2ème assemblée générale de la Confédération du Nautisme et de la Plaisance

 Réunis en assemblée générale, le 4 février,  les vingt et un membres de la Confédération du Nautisme et de la Plaisance ont réaffirmé leur souhait de mieux faire entendre la voix de la communauté nautique auprès des pouvoirs publics.

 

 

Forte d’une représentativité de neuf millions de pratiquants, la Confédération estime nécessaire que la plaisance et le nautisme Français soient dorénavant mieux entendus dans les instances décisionnelles, nationales et européennes.

Au plan régional, nautisme et plaisance sont une composante essentielle du développement des territoires, notamment littoraux. C’est pourquoi, la Confédération s’est prononcée favorablement pour créer en 2016, dans chaque Région, une représentation pour :

  • contribuer activement à la valorisation des espaces marins dans le respect de la liberté des pratiques et des usages nautiques, en devenant un acteur reconnu du développement durable ;
  • promouvoir durablement les cultures et les pratiques nautiques de chaque territoire ;
  • valoriser les apports économiques et sociaux du nautisme comme composante essentielle de la croissance bleue des territoires.

Au plan national, la Confédération relève que le nautisme et la plaisance sont absents des travaux des instances institutionnelles comme le CIMER (comité interministériel de la mer). Elle regrette l’affaiblissement puis la quasi disparition du conseil supérieur de la navigation et de la plaisance. C’est la raison pour laquelle, elle annonce la tenue d’une Conférence annuelle dont la première édition se déroulera à la mi-juin.

 

Evoquée au dernier salon nautique de Paris, devant M. Alain Vidalies, Secrétaire d'État chargé des Transports, de la Mer et de la Pêche, qui en a accepté le principe, ce rendez-vous permettra de recréer les conditions d’un dialogue constructif entre l’Etat et la communauté du nautisme et de la plaisance.

 

Au lendemain de l’examen par l’Assemblée Nationale de la proposition de loi sur l’économie bleue, la Confédération du Nautisme et de la Plaisance constate le refus du dialogue de la Ministre de l’écologie. Depuis plusieurs mois, la Confédération s’est engagée dans un travail avec les administrations et les élus pour développer de façon réaliste la filière de déconstruction des bateaux de plaisance. La filière de déconstruction des bateaux de plaisance est portée depuis 2009 par l’association pour la plaisance éco responsable (APER). 500 bateaux par an sont aujourd’hui déconstruits et la France assure un leadership en Europe. Son développement est souhaité dans un cadre maitrisé.
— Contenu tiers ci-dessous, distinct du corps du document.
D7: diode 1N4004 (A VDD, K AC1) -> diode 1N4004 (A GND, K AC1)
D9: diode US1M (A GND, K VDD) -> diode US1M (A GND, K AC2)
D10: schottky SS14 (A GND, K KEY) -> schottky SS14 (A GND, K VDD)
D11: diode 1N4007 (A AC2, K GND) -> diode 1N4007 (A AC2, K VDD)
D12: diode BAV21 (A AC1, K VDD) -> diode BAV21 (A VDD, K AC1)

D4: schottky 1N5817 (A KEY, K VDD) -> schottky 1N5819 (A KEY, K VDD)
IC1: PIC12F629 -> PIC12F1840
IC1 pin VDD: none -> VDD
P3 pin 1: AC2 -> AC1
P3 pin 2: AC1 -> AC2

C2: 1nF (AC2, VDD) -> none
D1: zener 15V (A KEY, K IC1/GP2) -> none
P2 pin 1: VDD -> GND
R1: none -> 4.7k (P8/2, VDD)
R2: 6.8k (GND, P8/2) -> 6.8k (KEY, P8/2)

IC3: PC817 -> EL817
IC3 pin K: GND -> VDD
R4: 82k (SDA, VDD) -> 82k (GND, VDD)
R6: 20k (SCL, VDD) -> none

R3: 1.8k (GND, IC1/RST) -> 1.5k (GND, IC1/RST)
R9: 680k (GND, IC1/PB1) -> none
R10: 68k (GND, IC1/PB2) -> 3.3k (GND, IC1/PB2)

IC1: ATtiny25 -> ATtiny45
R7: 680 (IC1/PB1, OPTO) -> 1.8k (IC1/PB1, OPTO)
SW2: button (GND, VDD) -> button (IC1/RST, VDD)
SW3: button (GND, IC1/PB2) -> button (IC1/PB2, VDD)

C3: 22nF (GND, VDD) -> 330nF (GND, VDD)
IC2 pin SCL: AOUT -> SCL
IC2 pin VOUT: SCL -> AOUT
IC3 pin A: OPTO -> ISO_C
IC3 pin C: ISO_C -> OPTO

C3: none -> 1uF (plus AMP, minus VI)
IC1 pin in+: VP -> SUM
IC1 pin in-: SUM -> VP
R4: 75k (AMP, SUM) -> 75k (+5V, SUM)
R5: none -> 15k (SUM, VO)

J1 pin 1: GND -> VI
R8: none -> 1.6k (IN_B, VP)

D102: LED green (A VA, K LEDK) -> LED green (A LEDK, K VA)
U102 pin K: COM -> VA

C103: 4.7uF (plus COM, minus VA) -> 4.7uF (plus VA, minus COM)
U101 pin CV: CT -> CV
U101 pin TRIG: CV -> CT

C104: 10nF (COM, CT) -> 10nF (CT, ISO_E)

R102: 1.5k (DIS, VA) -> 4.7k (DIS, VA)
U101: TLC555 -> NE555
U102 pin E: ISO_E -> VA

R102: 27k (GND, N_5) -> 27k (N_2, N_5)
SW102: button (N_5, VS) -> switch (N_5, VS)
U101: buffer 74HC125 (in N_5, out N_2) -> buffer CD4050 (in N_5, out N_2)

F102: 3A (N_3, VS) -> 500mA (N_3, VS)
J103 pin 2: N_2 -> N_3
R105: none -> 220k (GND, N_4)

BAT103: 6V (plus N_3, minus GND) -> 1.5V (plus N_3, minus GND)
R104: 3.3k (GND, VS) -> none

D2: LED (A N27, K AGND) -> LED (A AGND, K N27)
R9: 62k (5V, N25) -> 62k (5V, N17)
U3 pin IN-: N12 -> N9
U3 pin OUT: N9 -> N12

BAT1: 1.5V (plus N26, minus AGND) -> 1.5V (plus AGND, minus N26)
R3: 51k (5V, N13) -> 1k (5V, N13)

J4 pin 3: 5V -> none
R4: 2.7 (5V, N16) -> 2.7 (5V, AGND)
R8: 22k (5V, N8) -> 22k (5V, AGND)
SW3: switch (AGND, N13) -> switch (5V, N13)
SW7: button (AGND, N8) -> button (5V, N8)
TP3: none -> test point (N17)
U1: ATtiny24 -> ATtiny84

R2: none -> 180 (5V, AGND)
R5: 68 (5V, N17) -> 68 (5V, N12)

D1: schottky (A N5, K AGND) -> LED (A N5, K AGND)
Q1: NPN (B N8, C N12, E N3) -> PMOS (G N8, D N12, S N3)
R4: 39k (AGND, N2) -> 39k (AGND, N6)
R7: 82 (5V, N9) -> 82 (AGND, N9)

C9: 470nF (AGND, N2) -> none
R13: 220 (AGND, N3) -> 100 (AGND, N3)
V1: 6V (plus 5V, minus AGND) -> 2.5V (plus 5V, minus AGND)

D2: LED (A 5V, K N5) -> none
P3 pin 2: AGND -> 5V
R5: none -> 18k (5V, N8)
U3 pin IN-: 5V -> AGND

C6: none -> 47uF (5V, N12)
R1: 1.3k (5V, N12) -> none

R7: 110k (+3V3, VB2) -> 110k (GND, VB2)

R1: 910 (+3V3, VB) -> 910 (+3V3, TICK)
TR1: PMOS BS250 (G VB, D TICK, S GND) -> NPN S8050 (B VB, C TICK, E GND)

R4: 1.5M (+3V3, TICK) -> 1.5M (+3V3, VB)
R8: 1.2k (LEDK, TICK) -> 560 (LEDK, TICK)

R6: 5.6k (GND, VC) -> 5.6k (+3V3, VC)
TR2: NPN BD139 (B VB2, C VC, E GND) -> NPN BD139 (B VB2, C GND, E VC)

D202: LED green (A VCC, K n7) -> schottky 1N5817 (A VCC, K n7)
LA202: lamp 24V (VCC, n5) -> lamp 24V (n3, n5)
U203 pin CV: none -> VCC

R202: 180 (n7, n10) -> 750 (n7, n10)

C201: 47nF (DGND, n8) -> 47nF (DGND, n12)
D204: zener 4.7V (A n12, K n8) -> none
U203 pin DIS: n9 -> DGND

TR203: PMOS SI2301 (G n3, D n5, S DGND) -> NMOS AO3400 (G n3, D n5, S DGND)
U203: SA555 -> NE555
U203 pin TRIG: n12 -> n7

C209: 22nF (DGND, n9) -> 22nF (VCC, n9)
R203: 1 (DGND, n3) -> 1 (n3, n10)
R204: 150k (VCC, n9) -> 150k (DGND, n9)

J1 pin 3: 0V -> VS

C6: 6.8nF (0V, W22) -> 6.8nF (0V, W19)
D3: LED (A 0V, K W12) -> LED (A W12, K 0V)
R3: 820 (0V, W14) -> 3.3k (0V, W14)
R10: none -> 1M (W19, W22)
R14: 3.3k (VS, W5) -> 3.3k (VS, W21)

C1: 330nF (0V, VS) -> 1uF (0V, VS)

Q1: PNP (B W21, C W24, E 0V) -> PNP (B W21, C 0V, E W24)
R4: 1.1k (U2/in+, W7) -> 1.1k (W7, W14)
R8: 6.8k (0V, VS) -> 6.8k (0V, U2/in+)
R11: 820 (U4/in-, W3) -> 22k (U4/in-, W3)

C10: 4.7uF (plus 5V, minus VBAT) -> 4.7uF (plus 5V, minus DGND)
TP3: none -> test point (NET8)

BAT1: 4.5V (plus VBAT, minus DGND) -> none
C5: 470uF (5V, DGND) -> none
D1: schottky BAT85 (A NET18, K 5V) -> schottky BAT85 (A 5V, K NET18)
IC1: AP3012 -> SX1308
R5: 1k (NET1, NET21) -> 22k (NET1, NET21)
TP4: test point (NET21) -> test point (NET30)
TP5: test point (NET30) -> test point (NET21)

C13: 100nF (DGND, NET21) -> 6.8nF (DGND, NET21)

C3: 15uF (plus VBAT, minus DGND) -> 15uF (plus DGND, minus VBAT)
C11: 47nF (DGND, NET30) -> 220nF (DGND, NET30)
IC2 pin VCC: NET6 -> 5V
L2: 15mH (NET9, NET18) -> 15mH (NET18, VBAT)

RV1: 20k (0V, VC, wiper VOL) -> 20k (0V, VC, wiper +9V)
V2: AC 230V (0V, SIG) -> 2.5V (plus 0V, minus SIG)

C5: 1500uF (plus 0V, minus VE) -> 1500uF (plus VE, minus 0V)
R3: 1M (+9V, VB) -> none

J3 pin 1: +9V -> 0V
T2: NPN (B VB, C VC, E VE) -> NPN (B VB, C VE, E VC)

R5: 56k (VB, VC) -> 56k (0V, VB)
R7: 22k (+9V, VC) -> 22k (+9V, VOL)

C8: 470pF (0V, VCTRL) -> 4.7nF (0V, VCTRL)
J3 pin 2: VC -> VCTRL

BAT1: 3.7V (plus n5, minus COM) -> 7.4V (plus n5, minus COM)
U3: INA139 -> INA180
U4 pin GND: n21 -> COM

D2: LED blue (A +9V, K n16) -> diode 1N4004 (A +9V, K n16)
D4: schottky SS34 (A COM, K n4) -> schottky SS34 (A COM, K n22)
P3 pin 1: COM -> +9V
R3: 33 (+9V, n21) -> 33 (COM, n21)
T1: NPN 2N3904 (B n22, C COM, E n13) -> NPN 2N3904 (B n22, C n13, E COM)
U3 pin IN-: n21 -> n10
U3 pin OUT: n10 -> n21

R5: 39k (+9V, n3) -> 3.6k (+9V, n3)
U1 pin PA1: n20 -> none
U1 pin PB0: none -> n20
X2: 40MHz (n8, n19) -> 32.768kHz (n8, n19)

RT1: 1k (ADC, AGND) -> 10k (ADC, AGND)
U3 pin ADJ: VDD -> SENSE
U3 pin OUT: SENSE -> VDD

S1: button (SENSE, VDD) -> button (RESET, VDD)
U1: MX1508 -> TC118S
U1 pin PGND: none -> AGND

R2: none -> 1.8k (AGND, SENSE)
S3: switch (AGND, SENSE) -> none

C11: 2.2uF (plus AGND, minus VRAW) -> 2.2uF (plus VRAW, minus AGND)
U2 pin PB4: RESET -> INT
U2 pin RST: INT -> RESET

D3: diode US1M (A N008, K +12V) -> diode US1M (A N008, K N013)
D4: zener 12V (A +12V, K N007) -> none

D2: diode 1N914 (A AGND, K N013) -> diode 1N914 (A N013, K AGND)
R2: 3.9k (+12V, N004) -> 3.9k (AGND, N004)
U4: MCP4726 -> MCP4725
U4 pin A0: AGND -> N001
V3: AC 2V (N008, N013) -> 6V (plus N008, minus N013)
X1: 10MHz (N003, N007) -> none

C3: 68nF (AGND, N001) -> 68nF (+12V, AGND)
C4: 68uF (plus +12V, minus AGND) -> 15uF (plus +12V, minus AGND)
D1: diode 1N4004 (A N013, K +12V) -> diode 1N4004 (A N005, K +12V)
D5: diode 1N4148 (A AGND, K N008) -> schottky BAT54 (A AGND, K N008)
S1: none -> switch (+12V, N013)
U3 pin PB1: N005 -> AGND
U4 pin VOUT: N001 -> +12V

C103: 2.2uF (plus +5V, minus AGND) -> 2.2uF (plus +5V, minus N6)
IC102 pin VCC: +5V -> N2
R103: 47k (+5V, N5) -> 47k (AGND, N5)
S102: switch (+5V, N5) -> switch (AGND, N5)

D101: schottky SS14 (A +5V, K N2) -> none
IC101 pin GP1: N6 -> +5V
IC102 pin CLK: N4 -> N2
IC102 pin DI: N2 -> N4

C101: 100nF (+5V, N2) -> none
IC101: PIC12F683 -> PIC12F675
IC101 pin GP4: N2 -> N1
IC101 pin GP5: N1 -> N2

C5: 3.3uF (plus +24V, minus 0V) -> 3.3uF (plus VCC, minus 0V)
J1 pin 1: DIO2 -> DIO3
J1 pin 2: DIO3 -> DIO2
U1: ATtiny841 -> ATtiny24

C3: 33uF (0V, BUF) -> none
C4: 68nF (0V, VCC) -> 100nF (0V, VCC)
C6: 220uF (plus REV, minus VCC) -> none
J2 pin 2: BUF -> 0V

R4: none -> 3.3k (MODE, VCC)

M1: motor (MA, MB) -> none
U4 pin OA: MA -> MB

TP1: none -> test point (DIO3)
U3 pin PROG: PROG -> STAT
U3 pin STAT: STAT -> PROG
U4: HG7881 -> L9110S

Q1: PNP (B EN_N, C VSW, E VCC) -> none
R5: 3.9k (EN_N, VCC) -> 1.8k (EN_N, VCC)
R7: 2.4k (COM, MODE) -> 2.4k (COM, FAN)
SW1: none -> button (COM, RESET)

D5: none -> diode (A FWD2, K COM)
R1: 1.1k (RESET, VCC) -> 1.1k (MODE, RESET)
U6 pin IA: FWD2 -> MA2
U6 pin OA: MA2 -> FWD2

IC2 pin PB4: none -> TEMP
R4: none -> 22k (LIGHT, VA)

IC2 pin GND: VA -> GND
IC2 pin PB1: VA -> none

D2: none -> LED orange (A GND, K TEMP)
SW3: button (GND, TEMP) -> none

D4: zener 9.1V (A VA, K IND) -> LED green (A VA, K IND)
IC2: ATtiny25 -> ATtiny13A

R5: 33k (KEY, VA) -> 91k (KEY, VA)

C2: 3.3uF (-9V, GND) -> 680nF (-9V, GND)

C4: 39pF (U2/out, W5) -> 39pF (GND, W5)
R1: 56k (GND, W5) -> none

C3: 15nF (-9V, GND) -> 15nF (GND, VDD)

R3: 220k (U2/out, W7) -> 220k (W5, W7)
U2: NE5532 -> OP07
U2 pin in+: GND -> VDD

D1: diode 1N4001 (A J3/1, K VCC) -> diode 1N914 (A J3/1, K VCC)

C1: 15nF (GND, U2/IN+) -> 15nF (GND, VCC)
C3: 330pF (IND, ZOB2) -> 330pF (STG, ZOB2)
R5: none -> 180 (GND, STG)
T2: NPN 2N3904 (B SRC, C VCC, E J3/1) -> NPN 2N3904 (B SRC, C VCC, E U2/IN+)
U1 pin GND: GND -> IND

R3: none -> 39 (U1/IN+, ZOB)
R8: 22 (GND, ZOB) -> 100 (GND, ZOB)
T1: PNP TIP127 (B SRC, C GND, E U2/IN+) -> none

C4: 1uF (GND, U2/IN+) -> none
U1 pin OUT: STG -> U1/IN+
L’article 89 de la Loi de Transition Energétique (LTE) a été voté sans aucune étude d’impact.  Depuis, les membres de la Confédération ont fait savoir au gouvernement que cette disposition comportait des risques de déstabilisation de toute la filière nautique Française.

 

A l’heure actuelle, la Confédération souligne l’absence de définition juridique d’un « navire à déconstruire » ; l’absence d’études de terrain, permettant de quantifier le flux des navires de plaisance à déconstruire ; l’absence d’analyses permettant de connaître l’intention à venir des propriétaires ; l’absence de toute évaluation du cout qui sera supporté demain par les éco contributeurs.

 

La Confédération réaffirme son souhait de développer cette filière de déconstruction dans des conditions réalistes. Entendue par plusieurs députés, de la majorité comme de l’opposition, les parlementaires ont soutenu un amendement visant à reporter d’un an son entrée en vigueur afin de disposer d’une réelle étude d’impact et d’une organisation économique adaptée. Malgré le soutien de la commission et du rapporteur M. Leroy, le gouvernement s’y est, une nouvelle fois, opposé.

 

Solennellement, la Confédération demande aujourd’hui au Premier ministre d’écouter la voix des acteurs de l’économie bleue (entreprises, associations, fédérations sportives, ports de plaisance) et des élus de la République en vue du débat au Sénat qui se tiendra en mars prochain.

 

Enfin, sur le plan européen, la Confédération a pris connaissance des mesures concernant la pêche au bar arrêtées lors du dernier conseil des Ministres européens chargés de la pêche. Si elle s’associe à la volonté des autorités européennes de mieux protéger le stock de bars aujourd’hui en difficulté, elle regrette que ces mesures n’aient pas fait l’objet d’une plus ample concertation préalable. Ceci d’autant plus que, dans leur forme actuelle, ces mesures d’interdiction semblent totalement excessives et injustes pour les 2 millions de pêcheurs plaisanciers français et font peser une grave menace sur la pêche de loisir.

 

La Confédération estime indispensable que ces mesures soient aménagées pour trouver un meilleur équilibre entre la préservation de la ressource et le maintien de cette activité.